Agrégat (pali : khandha) : khandha signifie agrégat, tas, ensemble. Les cinq agrégats sont, selon les bouddhistes, les cinq grandes catégories – ou ensembles d’éléments – qui constituent l’être humain. Il s’agit de l’agrégat matériel : le corps (rupa), et des quatre agrégats mentaux : la sensation (vedana), la perception (sañña), les formations mentales (sankhara) et la conscience (viññana).

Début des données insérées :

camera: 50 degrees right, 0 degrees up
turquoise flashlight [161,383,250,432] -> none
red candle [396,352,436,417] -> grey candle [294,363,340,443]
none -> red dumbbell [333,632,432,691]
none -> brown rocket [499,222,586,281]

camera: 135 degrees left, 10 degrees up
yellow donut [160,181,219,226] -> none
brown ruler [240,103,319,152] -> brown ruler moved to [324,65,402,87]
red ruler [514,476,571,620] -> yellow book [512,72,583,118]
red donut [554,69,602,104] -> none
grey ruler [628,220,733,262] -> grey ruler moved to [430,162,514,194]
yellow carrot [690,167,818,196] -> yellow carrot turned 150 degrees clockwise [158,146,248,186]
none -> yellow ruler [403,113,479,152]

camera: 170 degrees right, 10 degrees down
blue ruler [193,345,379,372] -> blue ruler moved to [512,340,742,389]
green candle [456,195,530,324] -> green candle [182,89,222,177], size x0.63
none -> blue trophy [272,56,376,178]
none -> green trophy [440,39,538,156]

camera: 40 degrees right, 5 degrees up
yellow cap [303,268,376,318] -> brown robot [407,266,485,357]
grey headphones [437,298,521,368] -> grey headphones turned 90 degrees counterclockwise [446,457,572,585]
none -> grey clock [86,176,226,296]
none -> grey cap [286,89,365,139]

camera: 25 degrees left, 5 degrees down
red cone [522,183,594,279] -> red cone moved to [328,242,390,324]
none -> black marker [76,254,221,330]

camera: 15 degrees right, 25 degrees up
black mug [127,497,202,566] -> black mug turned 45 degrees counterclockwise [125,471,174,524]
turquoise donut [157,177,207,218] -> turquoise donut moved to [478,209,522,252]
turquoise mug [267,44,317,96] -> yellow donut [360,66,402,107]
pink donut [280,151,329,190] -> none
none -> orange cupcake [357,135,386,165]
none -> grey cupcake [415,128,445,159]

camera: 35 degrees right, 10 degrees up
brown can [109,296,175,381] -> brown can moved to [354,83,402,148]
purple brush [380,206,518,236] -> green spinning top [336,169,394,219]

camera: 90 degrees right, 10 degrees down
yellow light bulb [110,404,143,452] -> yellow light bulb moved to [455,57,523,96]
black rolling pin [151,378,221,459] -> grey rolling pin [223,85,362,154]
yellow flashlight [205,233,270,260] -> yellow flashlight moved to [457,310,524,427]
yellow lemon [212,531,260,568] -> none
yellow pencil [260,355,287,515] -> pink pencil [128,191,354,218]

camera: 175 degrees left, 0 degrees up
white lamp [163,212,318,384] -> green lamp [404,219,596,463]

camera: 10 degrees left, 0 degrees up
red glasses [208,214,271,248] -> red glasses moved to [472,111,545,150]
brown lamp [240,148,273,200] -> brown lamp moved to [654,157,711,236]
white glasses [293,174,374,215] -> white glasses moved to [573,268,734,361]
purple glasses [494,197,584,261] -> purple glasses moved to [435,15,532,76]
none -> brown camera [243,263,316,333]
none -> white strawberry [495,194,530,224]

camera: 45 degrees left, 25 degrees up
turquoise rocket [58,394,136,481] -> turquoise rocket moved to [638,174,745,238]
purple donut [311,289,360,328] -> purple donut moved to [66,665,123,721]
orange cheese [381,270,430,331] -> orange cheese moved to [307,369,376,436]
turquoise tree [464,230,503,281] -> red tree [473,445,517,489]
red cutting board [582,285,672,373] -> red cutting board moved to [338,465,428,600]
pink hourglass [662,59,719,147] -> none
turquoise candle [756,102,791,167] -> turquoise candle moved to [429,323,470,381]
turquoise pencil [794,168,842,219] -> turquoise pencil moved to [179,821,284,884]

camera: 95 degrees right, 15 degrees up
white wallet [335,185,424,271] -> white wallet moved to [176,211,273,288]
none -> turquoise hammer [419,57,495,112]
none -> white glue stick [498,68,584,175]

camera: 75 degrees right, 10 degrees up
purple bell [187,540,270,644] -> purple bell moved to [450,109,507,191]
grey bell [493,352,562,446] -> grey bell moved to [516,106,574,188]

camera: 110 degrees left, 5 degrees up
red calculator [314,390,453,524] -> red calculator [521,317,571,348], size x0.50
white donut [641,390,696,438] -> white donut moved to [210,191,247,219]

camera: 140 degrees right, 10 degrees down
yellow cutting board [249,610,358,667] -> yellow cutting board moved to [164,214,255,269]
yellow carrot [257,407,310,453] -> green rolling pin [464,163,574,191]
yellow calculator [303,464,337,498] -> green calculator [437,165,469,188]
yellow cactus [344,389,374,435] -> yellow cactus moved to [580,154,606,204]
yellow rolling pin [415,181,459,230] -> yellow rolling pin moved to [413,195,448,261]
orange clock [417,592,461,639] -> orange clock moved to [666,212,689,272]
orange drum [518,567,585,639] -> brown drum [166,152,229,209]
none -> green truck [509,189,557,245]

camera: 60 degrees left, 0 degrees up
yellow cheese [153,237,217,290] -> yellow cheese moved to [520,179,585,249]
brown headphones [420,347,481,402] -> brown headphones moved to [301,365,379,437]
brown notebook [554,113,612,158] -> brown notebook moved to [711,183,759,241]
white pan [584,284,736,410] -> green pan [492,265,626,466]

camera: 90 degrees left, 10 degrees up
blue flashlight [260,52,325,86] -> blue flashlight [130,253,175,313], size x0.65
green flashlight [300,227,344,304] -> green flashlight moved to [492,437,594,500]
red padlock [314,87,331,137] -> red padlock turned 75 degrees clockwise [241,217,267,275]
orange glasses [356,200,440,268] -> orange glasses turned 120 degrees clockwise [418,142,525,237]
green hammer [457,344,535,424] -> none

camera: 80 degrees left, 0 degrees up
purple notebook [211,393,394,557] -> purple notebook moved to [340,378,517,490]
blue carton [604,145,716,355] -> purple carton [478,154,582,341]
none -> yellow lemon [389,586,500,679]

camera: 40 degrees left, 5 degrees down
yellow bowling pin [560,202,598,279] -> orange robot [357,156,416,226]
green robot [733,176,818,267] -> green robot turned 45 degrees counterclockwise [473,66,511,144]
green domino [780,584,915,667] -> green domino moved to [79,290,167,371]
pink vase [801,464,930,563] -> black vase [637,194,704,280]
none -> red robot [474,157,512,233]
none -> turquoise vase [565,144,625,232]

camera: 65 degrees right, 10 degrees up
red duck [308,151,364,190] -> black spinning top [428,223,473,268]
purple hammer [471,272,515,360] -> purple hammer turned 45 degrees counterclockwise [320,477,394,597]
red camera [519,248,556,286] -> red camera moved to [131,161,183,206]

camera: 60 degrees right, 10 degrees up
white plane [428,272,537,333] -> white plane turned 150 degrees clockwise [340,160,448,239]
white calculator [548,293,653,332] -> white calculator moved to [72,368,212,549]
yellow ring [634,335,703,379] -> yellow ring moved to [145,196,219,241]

Chaîne d’interdépendance (pali : paticcasumuppada) : la loi de l’interdépendance – de l’origine conditionnée et interdépendante de tous les phénomènes – est, avec l’impersonnalité, un des fondements de la doctrine bouddhique. La loi de l’interdépendance est une des lois de la nature, à savoir que toutes choses – qu’elles fassent partie de l’environnement, de la société, de l’individu ou de l’esprit – sont interconnectées et ont entre elles des relations causales. Cette loi est généralement exprimée sous la forme d’un enchaînement de douze maillons – dont chacun est la conséquence du précédent et la cause du suivant – qui conduisent de l’ignorance à l’apparition de la souffrance. Le premier, l’ignorance, et le sixième, le contact (entre les organes et les objets des sens) sont les deux niveaux où il est possible de s’échapper du cycle de la souffrance et de l’existence conditionnée.

Dharma (sanscrit ; pali : Dhamma) : la doctrine du Bouddha, un des Trois Joyaux, avec le Bouddha et la Sangha. Dans un sens plus général, tout enseignement ou chemin spirituel. 

Insight (anglais) : littér. vision intérieure. Terme utilisé dans le bouddhisme pour désigner la méditation de la sagesse (vipassanainsight meditation), par opposition à la méditation du calme (samatha). Ce mot est couramment utilisé en anglais pour nommer une vision intérieure, révélation, compréhension, intuition profonde, prise de conscience… Comme je n’ai pas trouvé de mot français qui me semblât approprié pour exprimer la véritable connotation d’insight, j’ai préféré garder le mot anglais.